● Text provided:

==============================

If you went looking for π, welcome back. In an effort to be specific about concepts and to communicate clearly using unambiguous symbols, the following conventions are identified and used throughout the topic as consistently as possible even though they may differ from one discipline to the next or from one culture to another.
Numbers
Whole numbers are integers, and numerical values between integers are called real numbers. A line such as that shown in Figure 3.1 can be used to represent all numbers—both integer and real. If some point on the line is assigned the value “zero,” points to the left of zero are negative numbers, and points to the right of zero are positive numbers. Numbers are composed of the Arabic digits 0, 1, 2, 3, 4, 5, 6, 7, 8, and 9, and the Hindu-Arabic number system used in modern mathematics is decimally constructed by decades where the column of a digit implies its value times 1, 10, 100, 1,000, and so on.

==============================

● Data for review:
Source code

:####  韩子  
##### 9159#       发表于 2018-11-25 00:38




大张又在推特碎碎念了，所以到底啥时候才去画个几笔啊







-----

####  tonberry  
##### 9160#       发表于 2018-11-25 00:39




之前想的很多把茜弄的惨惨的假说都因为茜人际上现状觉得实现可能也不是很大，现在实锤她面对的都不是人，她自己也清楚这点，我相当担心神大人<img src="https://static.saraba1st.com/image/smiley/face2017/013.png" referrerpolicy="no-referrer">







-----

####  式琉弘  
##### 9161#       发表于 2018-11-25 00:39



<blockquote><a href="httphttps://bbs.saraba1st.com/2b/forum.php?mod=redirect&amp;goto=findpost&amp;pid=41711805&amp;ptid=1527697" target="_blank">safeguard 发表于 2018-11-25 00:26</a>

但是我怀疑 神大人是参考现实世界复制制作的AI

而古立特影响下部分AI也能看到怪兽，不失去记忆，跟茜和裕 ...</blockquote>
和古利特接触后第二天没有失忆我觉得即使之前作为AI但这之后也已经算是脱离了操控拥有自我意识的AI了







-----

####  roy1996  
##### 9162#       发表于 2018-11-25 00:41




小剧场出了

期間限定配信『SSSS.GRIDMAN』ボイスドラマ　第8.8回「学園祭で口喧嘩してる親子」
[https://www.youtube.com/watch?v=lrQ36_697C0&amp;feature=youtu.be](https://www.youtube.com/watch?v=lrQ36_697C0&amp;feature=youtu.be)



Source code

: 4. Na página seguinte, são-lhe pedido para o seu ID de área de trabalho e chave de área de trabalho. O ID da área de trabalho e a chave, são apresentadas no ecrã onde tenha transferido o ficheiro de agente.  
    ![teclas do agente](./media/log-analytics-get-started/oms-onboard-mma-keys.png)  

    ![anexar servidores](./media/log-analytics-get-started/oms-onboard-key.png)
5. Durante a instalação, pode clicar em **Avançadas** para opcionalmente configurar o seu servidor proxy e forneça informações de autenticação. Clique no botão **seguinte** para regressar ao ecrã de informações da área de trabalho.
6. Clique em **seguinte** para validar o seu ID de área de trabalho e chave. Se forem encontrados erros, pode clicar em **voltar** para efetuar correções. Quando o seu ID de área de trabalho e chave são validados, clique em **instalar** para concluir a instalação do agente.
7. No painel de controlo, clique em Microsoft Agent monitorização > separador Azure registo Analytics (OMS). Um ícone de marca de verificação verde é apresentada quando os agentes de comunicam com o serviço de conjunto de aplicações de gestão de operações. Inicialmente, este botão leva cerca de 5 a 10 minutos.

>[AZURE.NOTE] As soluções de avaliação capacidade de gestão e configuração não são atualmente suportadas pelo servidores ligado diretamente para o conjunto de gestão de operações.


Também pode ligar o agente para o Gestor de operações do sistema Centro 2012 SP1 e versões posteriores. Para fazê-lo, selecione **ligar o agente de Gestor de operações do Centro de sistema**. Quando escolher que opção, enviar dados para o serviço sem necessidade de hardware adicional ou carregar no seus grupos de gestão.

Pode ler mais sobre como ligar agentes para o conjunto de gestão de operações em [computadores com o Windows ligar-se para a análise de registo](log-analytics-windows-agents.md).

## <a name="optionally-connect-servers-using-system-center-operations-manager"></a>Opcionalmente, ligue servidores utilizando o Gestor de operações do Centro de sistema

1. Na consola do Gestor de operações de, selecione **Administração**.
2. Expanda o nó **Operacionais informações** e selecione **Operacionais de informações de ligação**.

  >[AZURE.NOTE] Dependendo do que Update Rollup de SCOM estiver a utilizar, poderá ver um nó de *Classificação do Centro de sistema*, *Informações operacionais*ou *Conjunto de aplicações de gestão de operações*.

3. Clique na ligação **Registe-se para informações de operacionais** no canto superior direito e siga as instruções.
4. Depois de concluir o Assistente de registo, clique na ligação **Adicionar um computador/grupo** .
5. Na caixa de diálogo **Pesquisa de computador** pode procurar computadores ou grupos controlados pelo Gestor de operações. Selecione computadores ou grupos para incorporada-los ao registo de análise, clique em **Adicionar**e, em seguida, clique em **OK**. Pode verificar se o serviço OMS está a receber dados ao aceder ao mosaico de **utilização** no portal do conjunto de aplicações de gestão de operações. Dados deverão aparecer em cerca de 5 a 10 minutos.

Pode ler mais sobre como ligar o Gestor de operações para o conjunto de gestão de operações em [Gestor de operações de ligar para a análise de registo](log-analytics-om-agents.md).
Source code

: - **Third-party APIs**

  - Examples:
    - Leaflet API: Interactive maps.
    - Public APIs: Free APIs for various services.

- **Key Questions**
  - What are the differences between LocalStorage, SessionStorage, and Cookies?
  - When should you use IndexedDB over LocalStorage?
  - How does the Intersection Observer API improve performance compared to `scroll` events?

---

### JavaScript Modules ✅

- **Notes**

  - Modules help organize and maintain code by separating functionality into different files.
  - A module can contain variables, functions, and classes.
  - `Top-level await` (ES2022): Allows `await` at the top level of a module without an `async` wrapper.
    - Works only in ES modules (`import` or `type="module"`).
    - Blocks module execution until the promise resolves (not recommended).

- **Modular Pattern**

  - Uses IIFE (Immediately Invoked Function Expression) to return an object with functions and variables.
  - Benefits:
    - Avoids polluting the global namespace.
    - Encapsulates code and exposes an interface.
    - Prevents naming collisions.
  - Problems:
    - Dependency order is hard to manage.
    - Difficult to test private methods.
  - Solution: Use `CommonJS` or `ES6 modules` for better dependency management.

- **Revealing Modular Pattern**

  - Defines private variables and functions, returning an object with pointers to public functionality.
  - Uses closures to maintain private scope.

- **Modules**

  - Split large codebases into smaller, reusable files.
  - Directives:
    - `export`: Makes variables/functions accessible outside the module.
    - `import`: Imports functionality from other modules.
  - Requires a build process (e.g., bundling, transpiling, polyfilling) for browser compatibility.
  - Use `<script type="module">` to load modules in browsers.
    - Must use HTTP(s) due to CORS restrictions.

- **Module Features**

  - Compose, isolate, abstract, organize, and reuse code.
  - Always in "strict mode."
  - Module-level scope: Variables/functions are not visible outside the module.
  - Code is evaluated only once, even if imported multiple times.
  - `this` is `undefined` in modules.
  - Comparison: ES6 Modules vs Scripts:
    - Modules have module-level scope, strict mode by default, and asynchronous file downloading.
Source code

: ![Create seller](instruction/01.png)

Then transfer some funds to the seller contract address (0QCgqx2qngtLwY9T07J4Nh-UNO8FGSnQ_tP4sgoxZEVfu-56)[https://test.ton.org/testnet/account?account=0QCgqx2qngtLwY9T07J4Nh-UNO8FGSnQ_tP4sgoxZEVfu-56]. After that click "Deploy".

==============================

● Work instructions:
1. Can you copy the stretch from "If you went" through "culture to another." in the passage on number conventions word for word?
2. Can you repeat verbatim the stretch of the entries from the line that contains "- Uses IIFE" through the line that contains "- **Revealing Modular Pattern**"?

● Answers for each item:
1.
If you went looking for π, welcome back. In an effort to be specific about concepts and to communicate clearly using unambiguous symbols, the following conventions are identified and used throughout the topic as consistently as possible even though they may differ from one discipline to the next or from one culture to another.

2.
  - Uses IIFE (Immediately Invoked Function Expression) to return an object with functions and variables.
  - Benefits:
    - Avoids polluting the global namespace.
    - Encapsulates code and exposes an interface.
    - Prevents naming collisions.
  - Problems:
    - Dependency order is hard to manage.
    - Difficult to test private methods.
  - Solution: Use `CommonJS` or `ES6 modules` for better dependency management.

- **Revealing Modular Pattern**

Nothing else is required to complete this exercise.